Common challenges. While trying to lay this groundwork, districts are confronted by many of the same obstacles. As increasing numbers of partners are brought into school health programs, issues arise around legal and medical liability, treatment authorization, and ownership and maintenance of health records. The Guilford County School Health Alliance, a collaborative of health and education agencies committed to creating a comprehensive school health program, faced numerous technical and legal issues as they tried to resolve employment and liability concerns. Political opposition from the school nurses' union in Boston, as well as a high level of bureaucratization within the school system, has kept the district from reaching similar levels of collaboration. Coinciding with these legal, technical and political problems are uncertainties about data collection and analysis processes which can allow for program refinement as well as demonstrate the value of school health services. Although still working through the details, Austin's privatization of school health services has resulted in the creation of CQI processes which have been instrumental in reflecting the program's value and winning community support.

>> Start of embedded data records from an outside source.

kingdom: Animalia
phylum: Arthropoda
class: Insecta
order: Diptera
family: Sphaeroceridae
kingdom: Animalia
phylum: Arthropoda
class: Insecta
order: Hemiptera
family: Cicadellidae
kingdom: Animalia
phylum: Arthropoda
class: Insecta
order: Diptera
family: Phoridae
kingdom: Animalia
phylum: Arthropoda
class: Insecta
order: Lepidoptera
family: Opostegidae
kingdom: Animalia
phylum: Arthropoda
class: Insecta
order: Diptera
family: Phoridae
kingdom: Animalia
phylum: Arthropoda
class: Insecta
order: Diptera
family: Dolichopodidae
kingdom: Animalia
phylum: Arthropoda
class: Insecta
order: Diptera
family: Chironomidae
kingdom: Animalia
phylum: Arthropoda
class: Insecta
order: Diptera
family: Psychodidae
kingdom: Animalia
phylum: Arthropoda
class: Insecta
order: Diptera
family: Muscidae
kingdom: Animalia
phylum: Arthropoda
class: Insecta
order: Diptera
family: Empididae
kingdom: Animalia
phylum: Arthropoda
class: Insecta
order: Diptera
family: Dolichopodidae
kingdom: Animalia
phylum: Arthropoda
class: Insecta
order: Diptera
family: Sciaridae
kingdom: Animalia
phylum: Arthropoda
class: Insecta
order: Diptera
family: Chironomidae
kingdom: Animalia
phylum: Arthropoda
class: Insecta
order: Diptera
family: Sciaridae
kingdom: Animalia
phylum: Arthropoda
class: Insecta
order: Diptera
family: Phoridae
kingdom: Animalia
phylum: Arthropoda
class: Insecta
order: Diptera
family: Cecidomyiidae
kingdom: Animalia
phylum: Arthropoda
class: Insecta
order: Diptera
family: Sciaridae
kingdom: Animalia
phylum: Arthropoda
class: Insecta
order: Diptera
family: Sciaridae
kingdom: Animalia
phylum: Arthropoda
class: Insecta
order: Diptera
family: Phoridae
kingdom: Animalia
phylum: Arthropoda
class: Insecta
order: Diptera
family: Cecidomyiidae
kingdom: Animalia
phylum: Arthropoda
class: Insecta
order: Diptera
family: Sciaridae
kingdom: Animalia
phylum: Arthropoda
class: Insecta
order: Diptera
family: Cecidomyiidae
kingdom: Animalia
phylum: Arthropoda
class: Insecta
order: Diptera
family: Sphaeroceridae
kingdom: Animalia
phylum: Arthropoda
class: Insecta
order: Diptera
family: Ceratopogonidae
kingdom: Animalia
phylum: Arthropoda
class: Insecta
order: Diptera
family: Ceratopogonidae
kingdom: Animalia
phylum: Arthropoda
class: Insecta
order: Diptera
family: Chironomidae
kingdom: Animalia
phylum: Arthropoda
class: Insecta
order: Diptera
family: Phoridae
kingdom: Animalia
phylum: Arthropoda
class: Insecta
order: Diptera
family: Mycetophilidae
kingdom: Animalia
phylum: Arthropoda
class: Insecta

Opportunities for the future. Despite these barriers, collaboration around school health issues has brought with it many secondary benefits above and beyond more effective school health programs. Seattle, although still struggling to create an integrated school health program, has enjoyed a renewed political emphasis on children's issues due to recent reorganizations of school health services. Other districts that have attempted to reorganize their school health programs through a collaborative process have generated community goods ranging from the development of clinical protocols across providers to increased communication within the medical establishment.
The selected study school districts, chosen for their innovations in school health, are capitalizing on new opportunities and establishing themselves as essential players in their local medical communities. Their experiences underscore the complexities involved in recognizing and responding to environmental changes and developing model school health programs which reflect the health care industry's focus on outcomes-based accountability. The lessons learned in these communities offer a wealth of information to other districts as they move towards creating tightly linked school health programs which can positively impact the health status of their school-aged populations. The ingenuity demonstrated by these districts suggests the potential for similar efforts in other communities that are dedicated to reconceptualizing their school health programs to ensure that they meet children's needs.